======== Records

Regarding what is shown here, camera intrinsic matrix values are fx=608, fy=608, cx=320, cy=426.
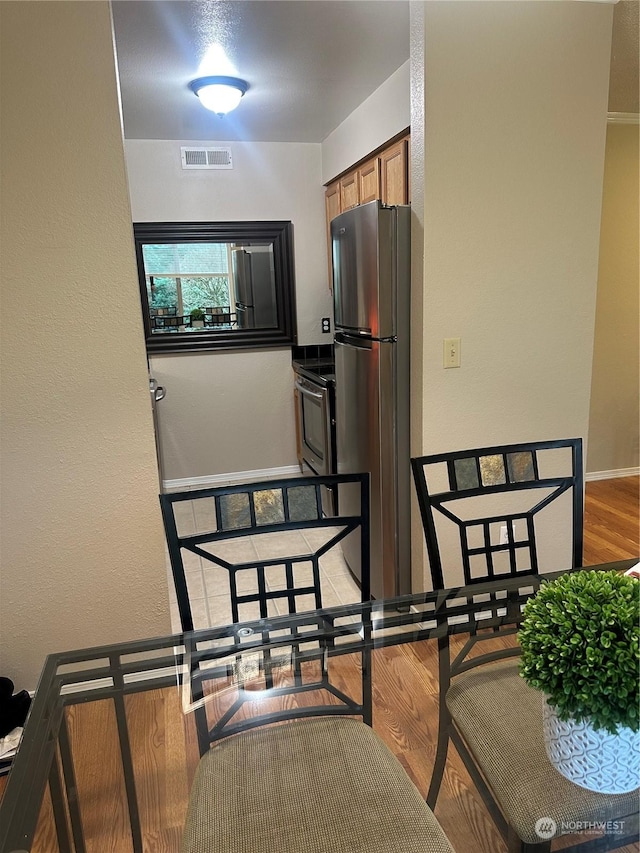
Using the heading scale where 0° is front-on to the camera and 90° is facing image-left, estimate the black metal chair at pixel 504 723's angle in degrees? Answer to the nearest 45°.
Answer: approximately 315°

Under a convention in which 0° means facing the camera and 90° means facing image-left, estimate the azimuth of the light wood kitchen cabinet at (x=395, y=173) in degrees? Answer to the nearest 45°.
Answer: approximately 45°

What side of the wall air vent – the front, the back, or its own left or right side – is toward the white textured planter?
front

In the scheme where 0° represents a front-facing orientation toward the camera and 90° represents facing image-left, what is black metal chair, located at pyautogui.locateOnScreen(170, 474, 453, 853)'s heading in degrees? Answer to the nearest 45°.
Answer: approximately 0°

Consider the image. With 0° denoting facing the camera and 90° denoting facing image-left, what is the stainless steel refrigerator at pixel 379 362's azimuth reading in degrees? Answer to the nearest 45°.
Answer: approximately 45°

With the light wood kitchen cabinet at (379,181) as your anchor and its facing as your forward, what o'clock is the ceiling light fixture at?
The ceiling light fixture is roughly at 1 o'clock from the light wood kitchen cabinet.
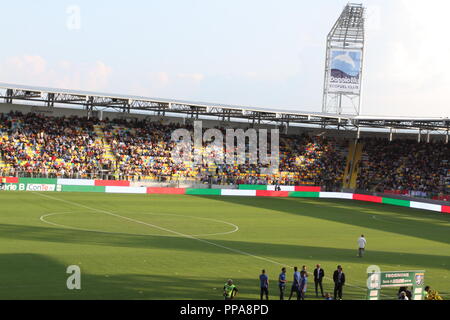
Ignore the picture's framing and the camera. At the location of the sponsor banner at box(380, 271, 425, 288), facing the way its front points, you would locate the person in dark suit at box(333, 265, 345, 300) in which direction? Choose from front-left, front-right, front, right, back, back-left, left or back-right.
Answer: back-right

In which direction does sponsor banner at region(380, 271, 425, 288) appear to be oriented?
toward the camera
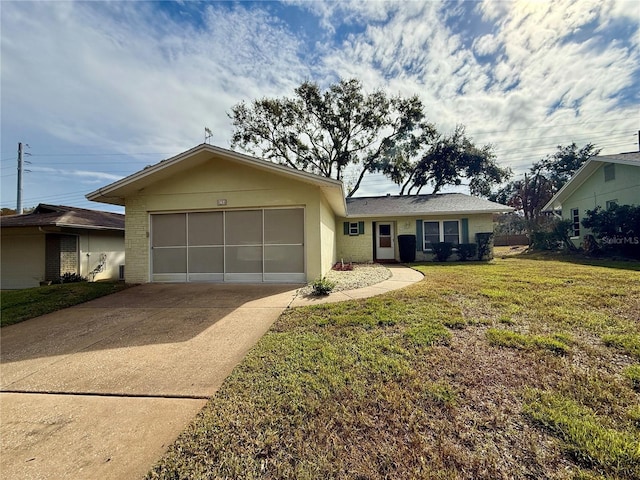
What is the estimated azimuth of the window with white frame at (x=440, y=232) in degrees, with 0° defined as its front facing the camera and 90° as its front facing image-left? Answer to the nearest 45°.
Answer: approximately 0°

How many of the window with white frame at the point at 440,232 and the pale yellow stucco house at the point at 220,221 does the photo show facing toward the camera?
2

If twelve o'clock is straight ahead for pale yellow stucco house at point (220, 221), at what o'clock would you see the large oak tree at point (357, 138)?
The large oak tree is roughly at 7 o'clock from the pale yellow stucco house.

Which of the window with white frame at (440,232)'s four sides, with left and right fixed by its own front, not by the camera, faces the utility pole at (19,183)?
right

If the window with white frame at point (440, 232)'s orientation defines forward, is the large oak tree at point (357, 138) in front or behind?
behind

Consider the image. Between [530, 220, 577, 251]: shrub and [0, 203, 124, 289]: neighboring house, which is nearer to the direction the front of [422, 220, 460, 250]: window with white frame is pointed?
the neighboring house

================

== Exercise ==
Retype all of the lines above word for word, omitting the pictures.

== Response ==
Regarding what is shown here, camera intrinsic matrix values are fx=608, fy=608, cx=320, cy=426.
Using the heading scale where 0° is front-on to the camera and 90° is facing image-left, estimate the black metal chair at pixel 504 723's angle in degrees? Answer to the nearest 45°.
Answer: approximately 315°

Under a convention in which 0° means facing the camera and 90° means facing image-left, estimate the azimuth of the light wood kitchen cabinet at (x=395, y=173) in degrees? Answer to the nearest 45°.
Answer: approximately 45°

What side of the wall air vent – the front, the back, or its own left or right side – is toward the white textured planter?
front

In the scheme where 0° represents a front-facing orientation toward the camera and 90° represents facing image-left, what is black metal chair, located at pyautogui.locateOnScreen(170, 474, 453, 853)'s heading in degrees? Answer to the nearest 45°.
Answer: approximately 0°

Consider the image. With 0° denoting facing the camera and 90° denoting facing image-left, what is the stainless steel refrigerator at pixel 379 362's azimuth reading in degrees? Answer to the nearest 45°.
Answer: approximately 45°

With the light wood kitchen cabinet at (379,181) as your anchor and its facing as your forward, what o'clock is the ceiling light fixture at?
The ceiling light fixture is roughly at 1 o'clock from the light wood kitchen cabinet.
Ignore the picture's framing and the camera. At the location of the sponsor banner at box(380, 271, 425, 288), facing the way its front points, you would locate the person in dark suit at box(333, 265, 345, 300) in which direction? Choose from front-left, front-right, front, right, back, back-left, left or back-right.
Answer: back-right

In which direction does sponsor banner at region(380, 271, 425, 288) appear to be oriented?
toward the camera
What is the estimated azimuth of the window with white frame at (x=440, y=232) in degrees, with 0° defined as its front facing the camera and 90° as its front facing image-left? Answer to the nearest 45°.
Answer: approximately 0°

How many of the window with white frame at the point at 440,232 and the pale yellow stucco house at the point at 220,221 does the photo show facing toward the camera?
2

If twelve o'clock is straight ahead for pale yellow stucco house at point (220, 221), at what o'clock would you see the large oak tree at point (357, 138)?
The large oak tree is roughly at 7 o'clock from the pale yellow stucco house.

Which of the window with white frame at (440,232)'s four sides, with left and right fixed by its own front, not by the camera, faces the utility pole at (19,183)?
right

If the window with white frame at point (440, 232)'s orientation defines forward, is the large oak tree at point (357, 138) in front or behind?
behind

Consider the image. Between [530, 220, 577, 251]: shrub and [0, 203, 124, 289]: neighboring house, which is nearer to the direction the front of [422, 220, 460, 250]: window with white frame is pointed?
the neighboring house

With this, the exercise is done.